In the olden days of network TV, many stations would do what is called a “burn off.” They would more or less dump a show that they had invested a lot of money and time in that they knew was awful during the summer months or during the hiatus periods of more popular months. These shows sometimes were shown in two-to-four episode blocks depending on their length and even on many nights of the week.
With streaming services, now, these series are shown all at once. It’s seems revolutionary but it’s really smart. Netflix did it with House of Cards and Orange is the New Black, but some critics say that’s because the shows were slow to get going that audiences wouldn’t return every week. Disney-Plus was smart enough to end the first episode of The Mandalorian with the reveal of Baby Yoda, or Grogu, so fans would return.
If you go back and watch a lot of old show favorites such as Cheer, Friends, Seinfeld or The Golden Girls back with their pilot episodes, you’d be wouldn’t want to return the following week. That being said, even though HBO Max dumped all eight episodes of an adult-themed stop-motion animated Christmas special Santa Inc. at once, making it just through the first episode is hard.
The title alone means this show thinks it’s smarter that what it really is. Almost immediately after beginning, the first episode is loaded with so much profanity and raunchy/gross-out jokes, that I knew where the series was headed and I didn’t like it. I would say blame it on South Park, but Ralph Bakshi was making adult-themed animated movies when Trey Parker and Matt Stone were still giggling when someone said “Duty” and it sounds like “Doodie.”
Despite how further down the political incorrect downward spiral South Park has gone over the years, Parker and Stone could still find some relevant humor amongst the profanity. Team America: World Police and The Happy Time Murders were able to turn vulgar marionettes and puppets into something that was funny because of the absurdity of it. For lack of a better word, they did it tastefully.
Santa Inc. is created by Alexandra Rushfield, who worked as a producer on Parks and Recreation and helped developed Shrill with Aidy Bryant, a comic who has worn out her “large and in charge” persona halfway through the first season of Saturday Night Live she was on. And this review no way criticizes plus-size women or women in general, but I think being a woman or plus-size woman doesn’t automatically warrant great talent.

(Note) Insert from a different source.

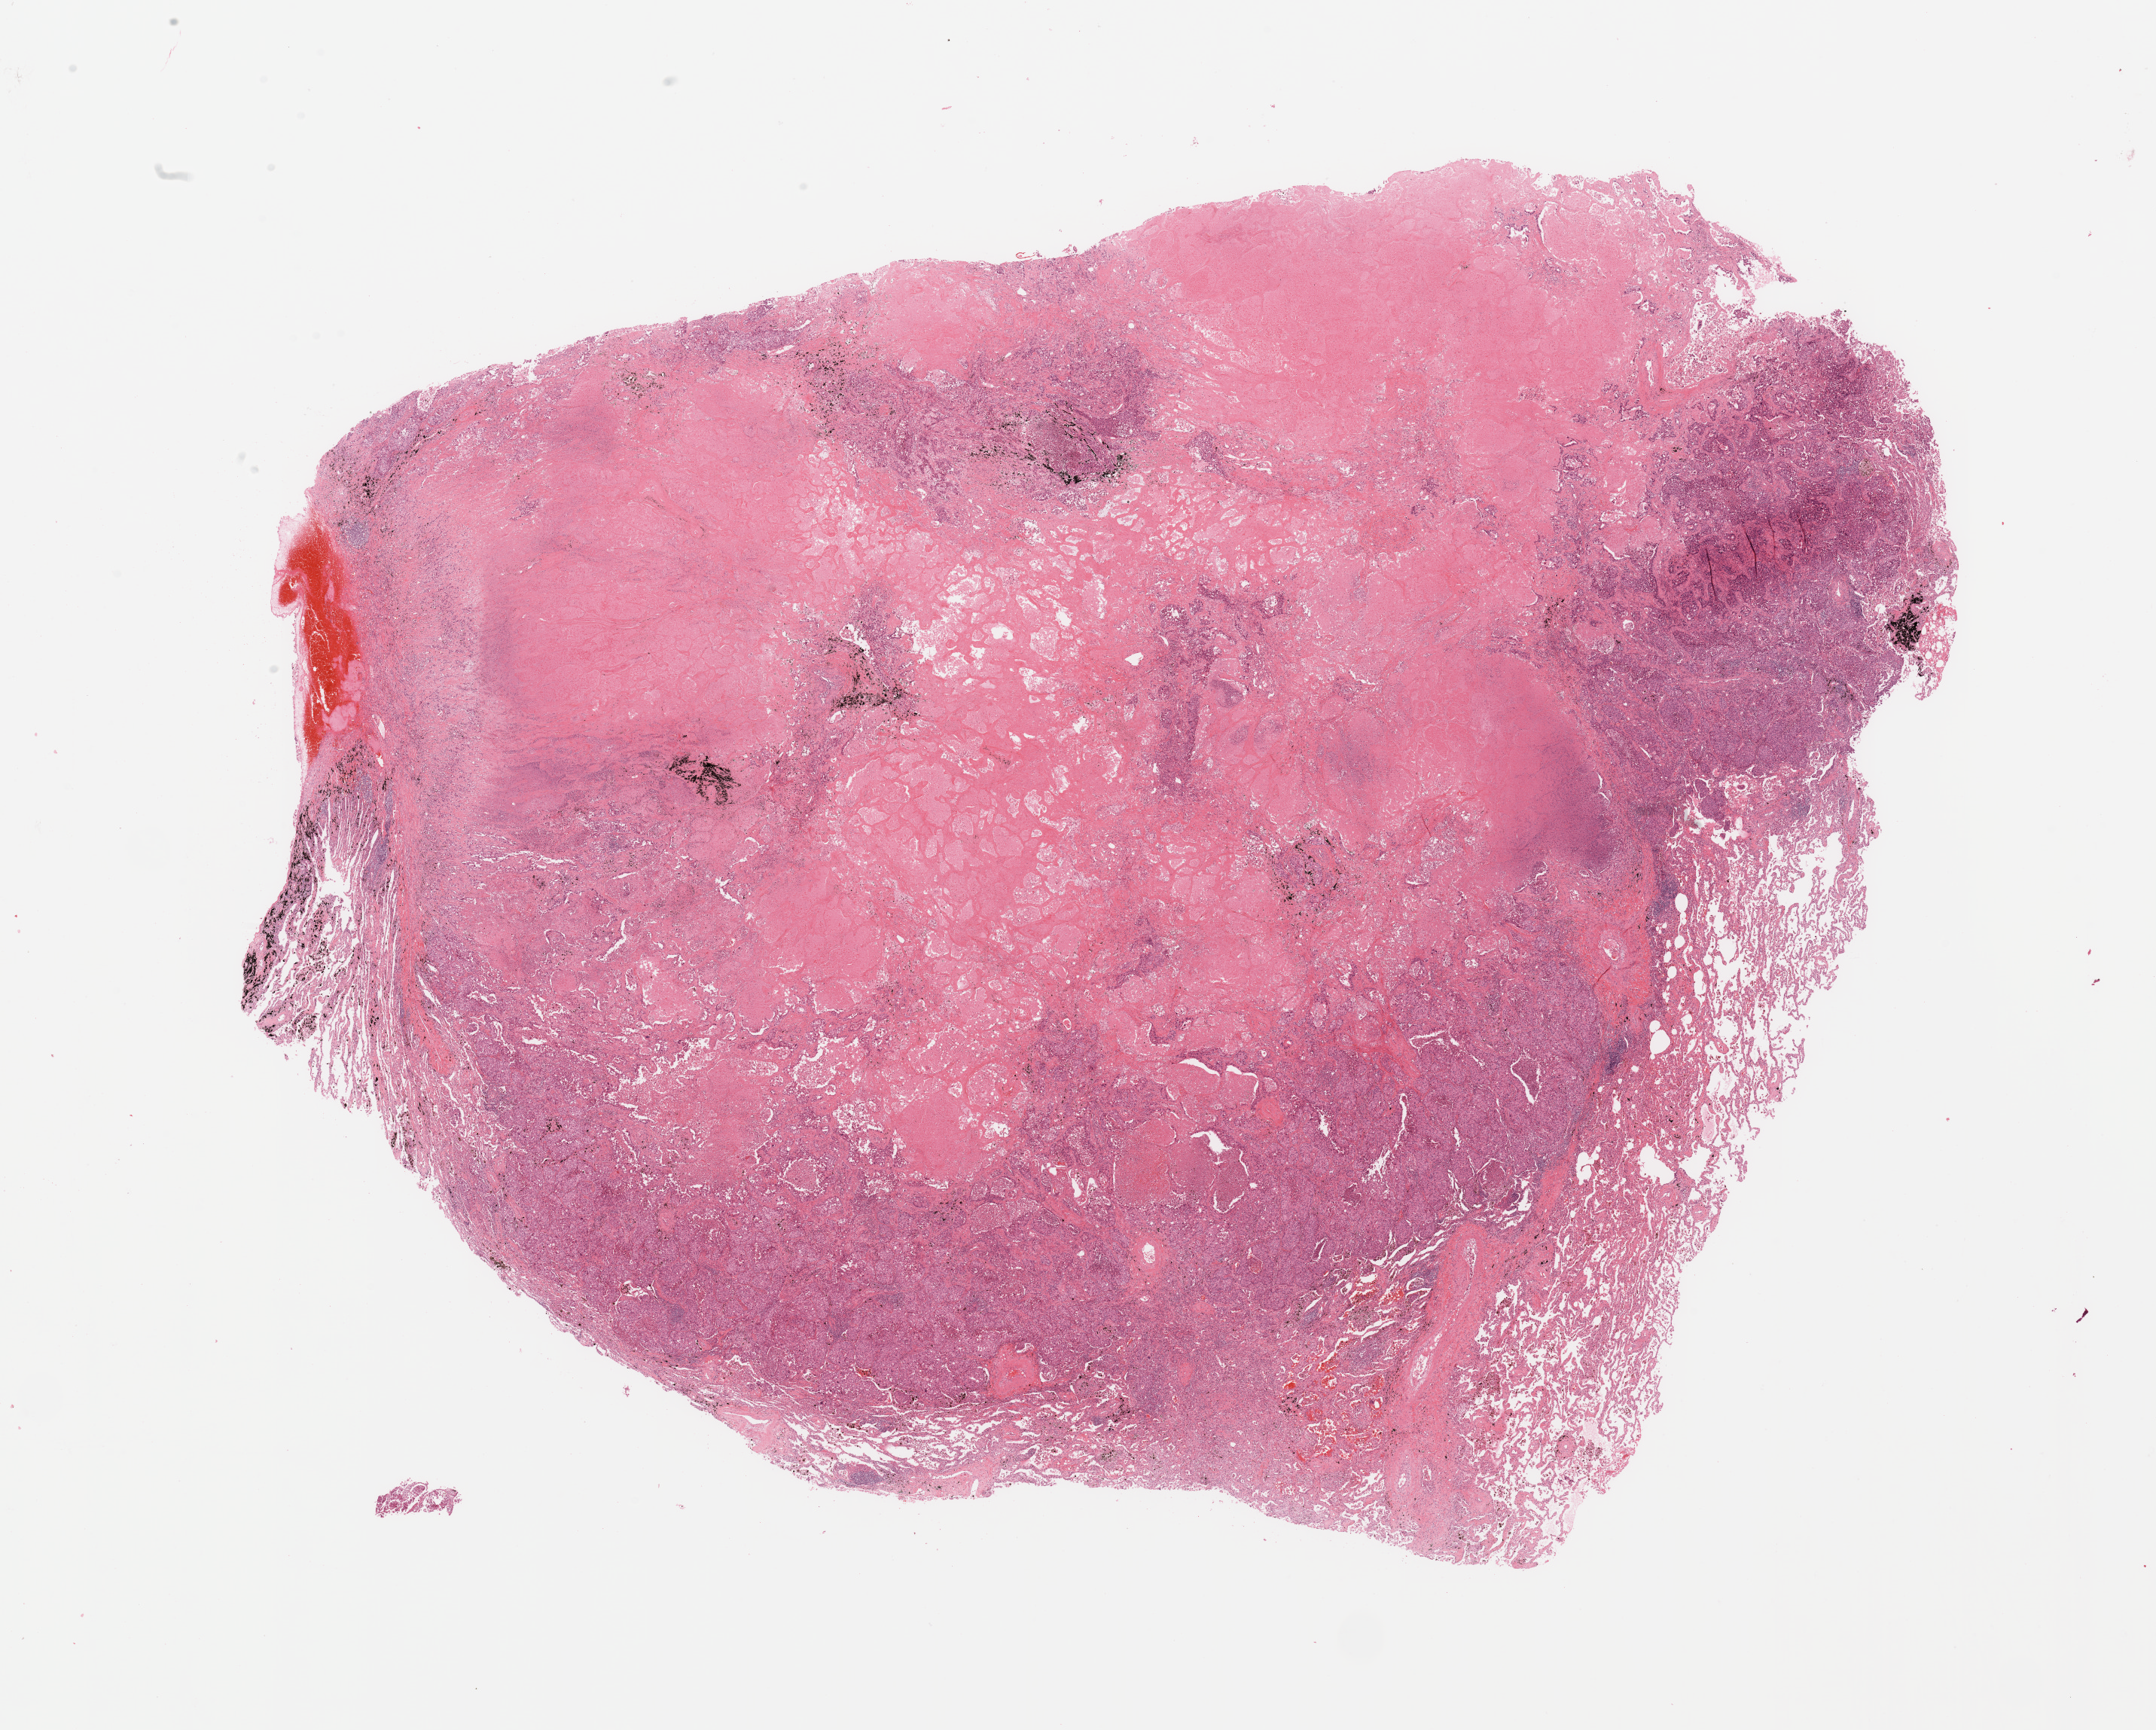
H&E whole-slide image — a low-resolution overview of the entire scanned area, about 22.6 x 18.2 mm; tumour tissue sample, lung. 64-year-old male patient.
Patient diagnosis (cohort enrolment): squamous cell carcinoma (lung).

The premise features Candy Smalls (voiced by Sarah Silverman) as an elf at the North Pole who is suddenly bumped up to Santa Claus’ right-hand person after her predecessor leaves to take a job at Amazon. It also turns out that Claus (voiced by Seth Rogen, who else?!) is an opportunist who sees himself as progressive and since Candy is a Jewish woman, well elf woman, it’ll help his image. But Santa is a crude, vulgar person because the writers couldn’t think of anything else to make him.
Santa in the Rankin/Bass Rudolph the Red-Nosed Reindeer was also a dick, but they toned it down. Almost every word out of Santa’s mouth is vulgar or narcissistic. I was only able to see the first two episodes so far, because I couldn’t sit through the rest. But this is a horrible show. Rogen who produced the show with his partner/friend Evan Goldberg, has went public over the past weekend talking about how white supremacists are review-bombing it.
I’m not a white supremacist even though I grew up in a community surrounded by them. I’m all for fairness and inclusion, but even the most kindest people would find this show hard to watch. By trying to be too topical, it’s coming off as an Aaron Seltzer/Jason Friedberg movie with all the nauseating topical humor of South Park since about 2015-2016.
It seems that in the era of Trumpism and “being woke,” there’s a presumption nothing is funny anymore and it might be offensive. I see a lot of people criticizing that movies by Mel Brooks of the Zucker-Abrahams-Zucker parody movies wouldn’t work today. No, they’d work, because they used another four-letter word – plot.
There’s no plots anymore in comedy movies or shows. It’s just a bunch of comics quipping trying to have the last laugh. And it’s spread throughout other genres, most notably the Marvel Cinematic Universe post-Guardians of the Galaxy. Brooks knew how to tell a plot. You look at Blazing Saddles or Young Frankenstein and he has a story to tell with jokes. Airplane! had a plot to it. More importantly, Brooks and ZAZ used traditionally serious actors to propel their jokes. Take John Hillerman who appeared in Saddles as well as the mystery drama Chinatown. He was effective in both roles.
And while the supporting cast of Gabourey Sadibe, Leslie Grossman and Nicholas Braun have appeared in more serious roles on TV and movies, they seem to go overboard in their roles here. Silverman, who also produces, has been in search of her leading role for 25 years. She did some good work in Wreck-It-Ralph and its sequel Ralph Breaks the Internet but I think her controversial comedy has come in the way. Some comics just don’t transition well into TV or film roles. Look at Richard Pryor of all people.
I don’t really see this series coming back for the Christmas 2022 season. It’s probably going to be a one-and-done series. There’s no telling if HBO Max will purge it from it’s streaming services come Jan. 1. There’s a lot better things to watch.